O irmão mais novo se sentou ao lado do mais velho na beirada da cama. 

– Aconteceu alguma coisa?

Passou-se algum tempo até que o irmão mais velho respondesse.

– Nada. Não aconteceu nada. Esse é o problema. Nunca acontece nada. Nunca mais aconteceu nada. 

– Não diz isso, Chico! Quanta coisa boa tem na sua vida!

O mais velho não disse nada por algum tempo. E então:

– Agora dei para começar a ficar nervoso quando o telefone toca, quando chamam no interfone, até quando chega uma mensagem… Caraca! 

Ficaram mais um tempo quietos no quarto iluminado apenas pela claridade que vinha da rua.

– Quer sair pra conversar? Vamos dar uma passada lá no bar do Bento? 

– Não, não estou pra isso, vou ficar na minha! – disse o mais velho com um meio sorriso. 

– Estou na boa, pode ir tranquilo.

– Então vamos ver o jogo juntos amanhã.
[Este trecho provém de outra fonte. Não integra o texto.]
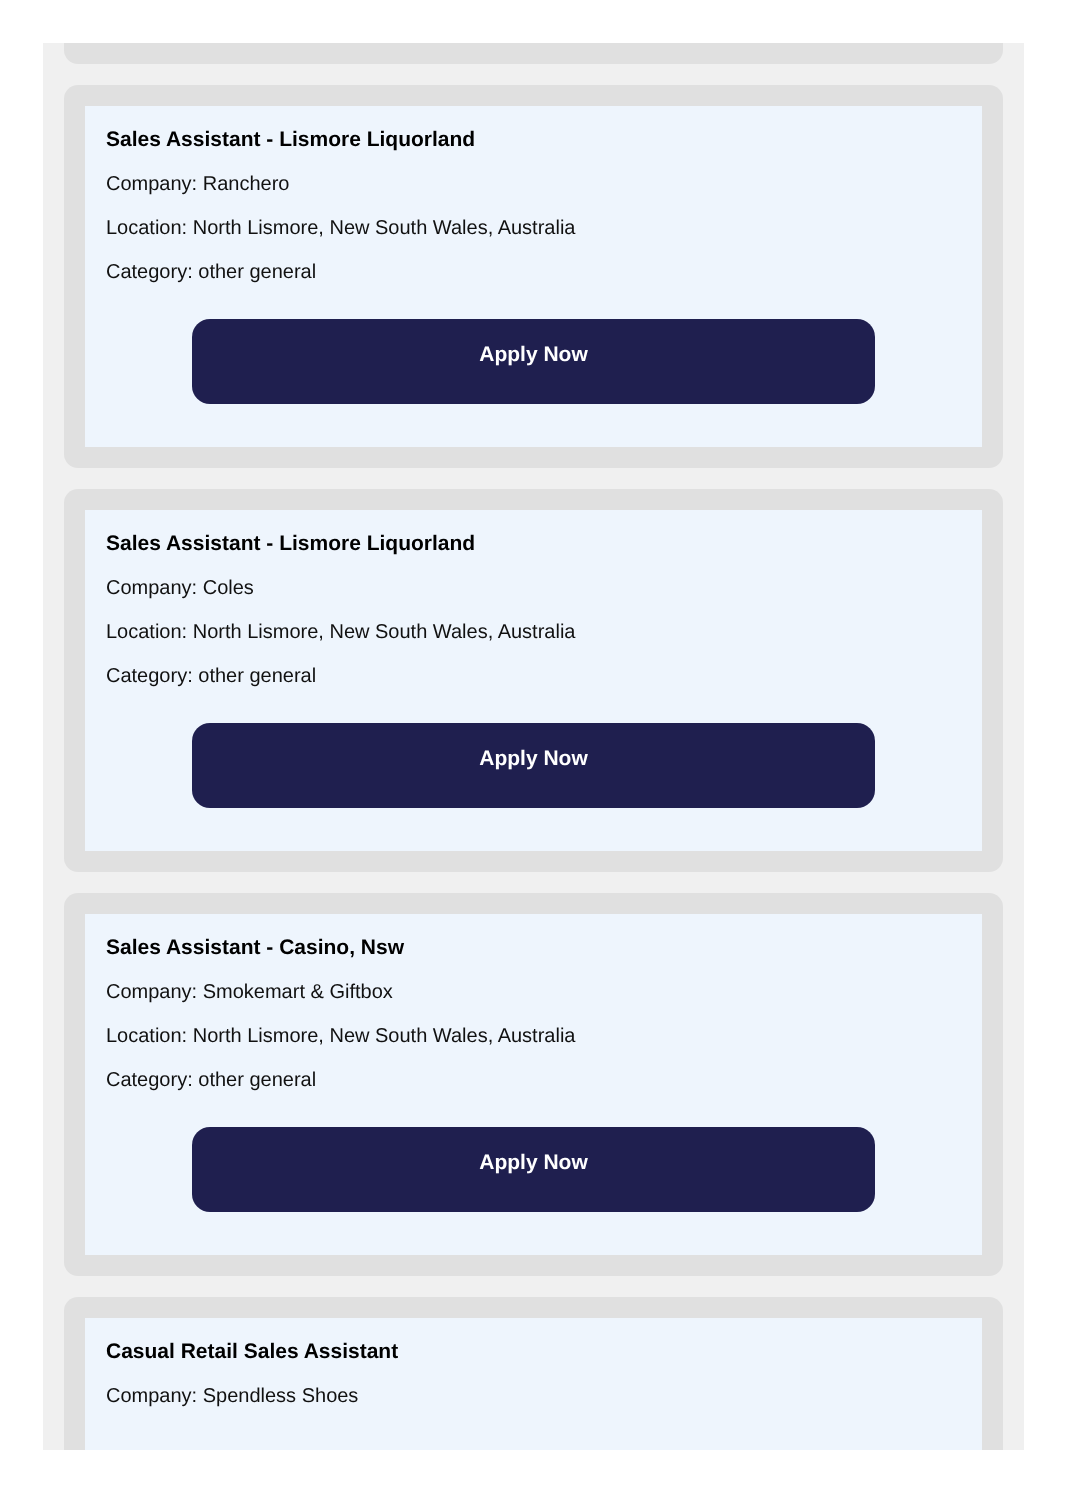Sales Assistant - Lismore Liquorland
Company: Ranchero
Location: North Lismore, New South Wales, Australia
Category: other general
Apply Now
Sales Assistant - Lismore Liquorland
Company: Coles
Location: North Lismore, New South Wales, Australia
Category: other general
Apply Now
Sales Assistant - Casino, Nsw
Company: Smokemart & Giftbox
Location: North Lismore, New South Wales, Australia
Category: other general
Apply Now
Casual Retail Sales Assistant
Company: Spendless Shoes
Vai lá pra casa!

– Pode ser. Amanhã a gente combina.

O irmão mais novo se levantou apoiando uma das mãos no ombro do outro.

– Tá bom. Estou indo. Fica bem. Valeu? 

Quando estava abrindo a porta, ouviu a voz do irmão mais velho às costas. 
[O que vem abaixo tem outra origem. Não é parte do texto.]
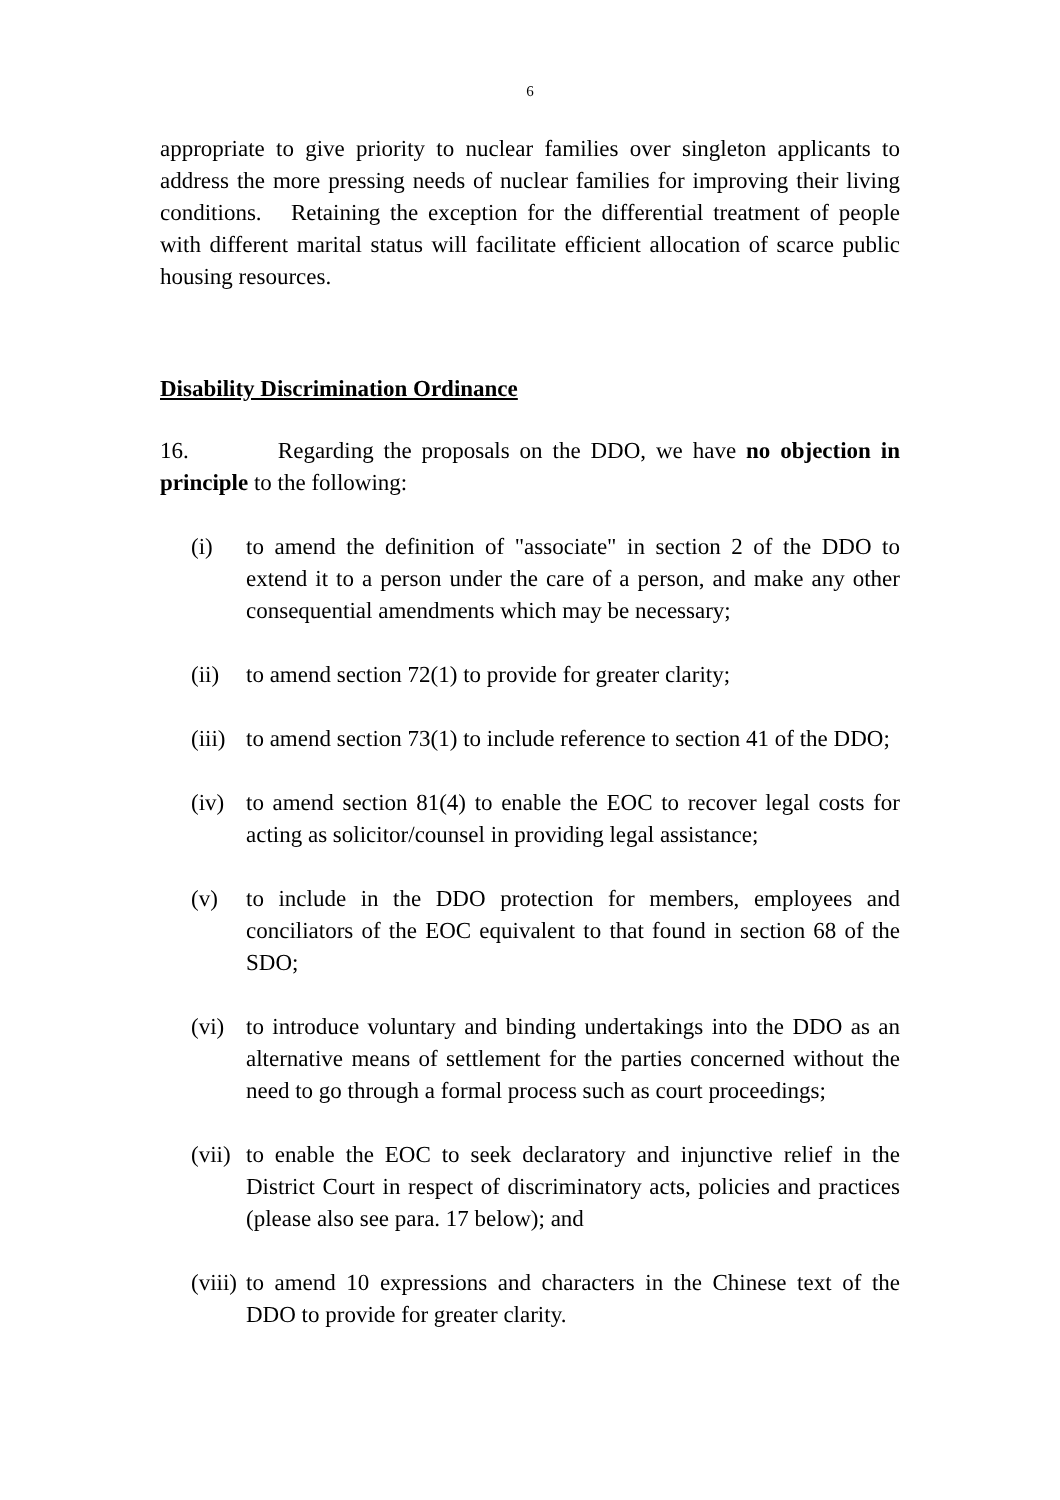6
appropriate to give priority to nuclear families over singleton applicants to address the more pressing needs of nuclear families for improving their living conditions. Retaining the exception for the differential treatment of people with different marital status will facilitate efficient allocation of scarce public housing resources.
Disability Discrimination Ordinance
16. Regarding the proposals on the DDO, we have no objection in principle to the following:
(i) to amend the definition of "associate" in section 2 of the DDO to extend it to a person under the care of a person, and make any other consequential amendments which may be necessary;
(ii)
to amend section 72(1) to provide for greater clarity;
(iii)
to amend section 73(1) to include reference to section 41 of the DDO;
(iv)
to amend section 81(4) to enable the EOC to recover legal costs for acting as solicitor/counsel in providing legal assistance;
(v) to include in the DDO protection for members, employees and conciliators of the EOC equivalent to that found in section 68 of the SDO;
(vi)
to introduce voluntary and binding undertakings into the DDO as an alternative means of settlement for the parties concerned without the need to go through a formal process such as court proceedings;
(vii)
to enable the EOC to seek declaratory and injunctive relief in the District Court in respect of discriminatory acts, policies and practices (please also see para. 17 below); and
(viii)
to amend 10 expressions and characters in the Chinese text of the DDO to provide for greater clarity.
– Toma. Leva isto com você. 

Ele se virou e olhou para a pasta nas mãos do irmão mais velho.

– Por quê?

– Leva com você e faz o que quiser com o que tem aí.

– Isso é seu, é importante pra você.

– Pega!

Ele pegou a pasta e foi embora.

No carro, antes de dar a partida, colocou a pasta no colo e a abriu. Mais uma vez, conforme folheava as páginas de jornais e revistas, as impressões de matérias de sites e blogs em papel A4 e as fotos, ele pensou, orgulhoso, no sucesso que o irmão conseguira fazer.
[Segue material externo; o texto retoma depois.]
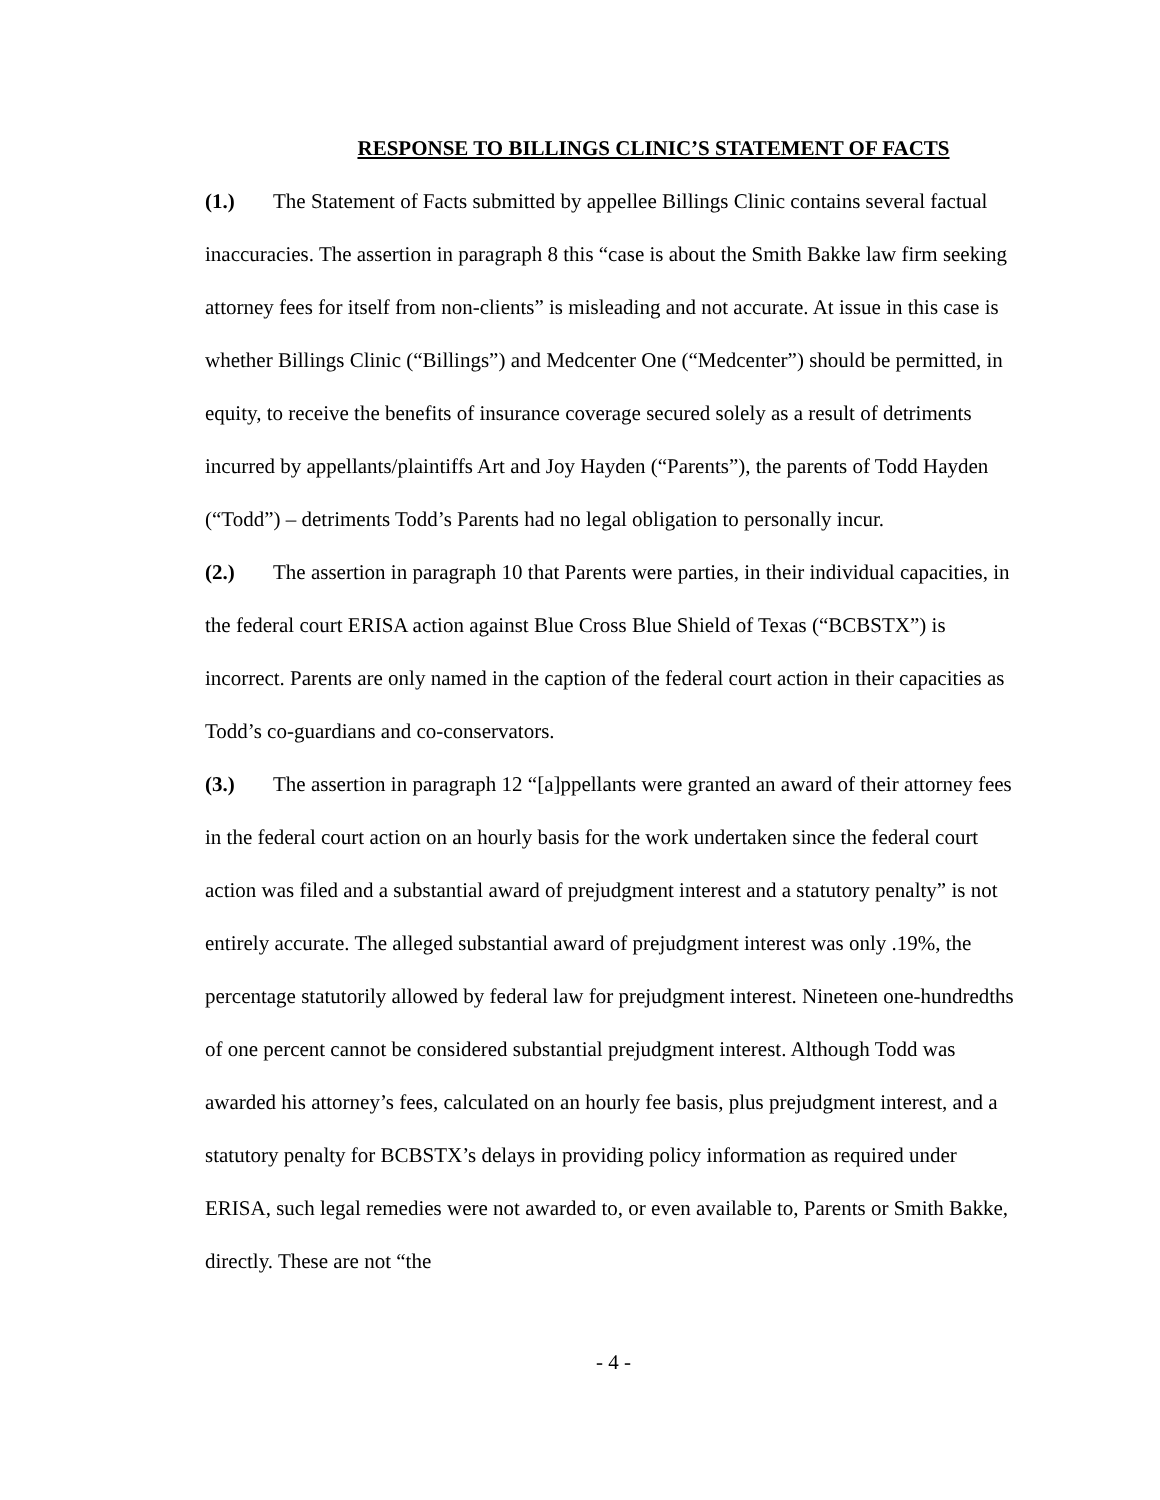RESPONSE TO BILLINGS CLINIC’S STATEMENT OF FACTS
(1.) The Statement of Facts submitted by appellee Billings Clinic contains several factual inaccuracies. The assertion in paragraph 8 this “case is about the Smith Bakke law firm seeking attorney fees for itself from non-clients” is misleading and not accurate. At issue in this case is whether Billings Clinic (“Billings”) and Medcenter One (“Medcenter”) should be permitted, in equity, to receive the benefits of insurance coverage secured solely as a result of detriments incurred by appellants/plaintiffs Art and Joy Hayden (“Parents”), the parents of Todd Hayden (“Todd”) – detriments Todd’s Parents had no legal obligation to personally incur.
(2.) The assertion in paragraph 10 that Parents were parties, in their individual capacities, in the federal court ERISA action against Blue Cross Blue Shield of Texas (“BCBSTX”) is incorrect. Parents are only named in the caption of the federal court action in their capacities as Todd’s co-guardians and co-conservators.
(3.) The assertion in paragraph 12 “[a]ppellants were granted an award of their attorney fees in the federal court action on an hourly basis for the work undertaken since the federal court action was filed and a substantial award of prejudgment interest and a statutory penalty” is not entirely accurate. The alleged substantial award of prejudgment interest was only .19%, the percentage statutorily allowed by federal law for prejudgment interest. Nineteen one-hundredths of one percent cannot be considered substantial prejudgment interest. Although Todd was awarded his attorney’s fees, calculated on an hourly fee basis, plus prejudgment interest, and a statutory penalty for BCBSTX’s delays in providing policy information as required under ERISA, such legal remedies were not awarded to, or even available to, Parents or Smith Bakke, directly. These are not “the
- 4 -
Encontrou uma reportagem feita quando o irmão já era veterano, mas ainda jogava em alto nível, e que incluía uma foto de arquivo, já bastante antiga à época, em que apareciam, lado a lado, o irmão mais velho, no começo da carreira, e ele, o mais novo, então uma criança, ambos com o uniforme completo do clube. A matéria, de duas páginas, que agora lhe chamava a atenção de um jeito diferente, incluía uma entrevista em formato de perguntas e respostas. O último questionamento se referia ao período pós-carreira.

“Você já pensou no que gostaria de fazer depois que parar de jogar?”

E a resposta dele:

“Sinceramente, não penso nisso. Vou deixar para pensar quando chegar a hora. Mas ainda vai demorar! (risos)”

Ele fechou a pasta pensando no irmão mais velho, em tudo o que o irmão fez, tentando imaginar o que estava por vir.

“Um dia de cada vez”, ele pensou. “Um passo depois do outro”.

Então ligou o rádio no volume mais alto que podia tolerar e arrancou.

Enquanto isso, lá em cima, no apartamento, o irmão mais velho virava-se de lado na cama e pegava no sono, em paz (a paz possível), como há tempos não conseguia.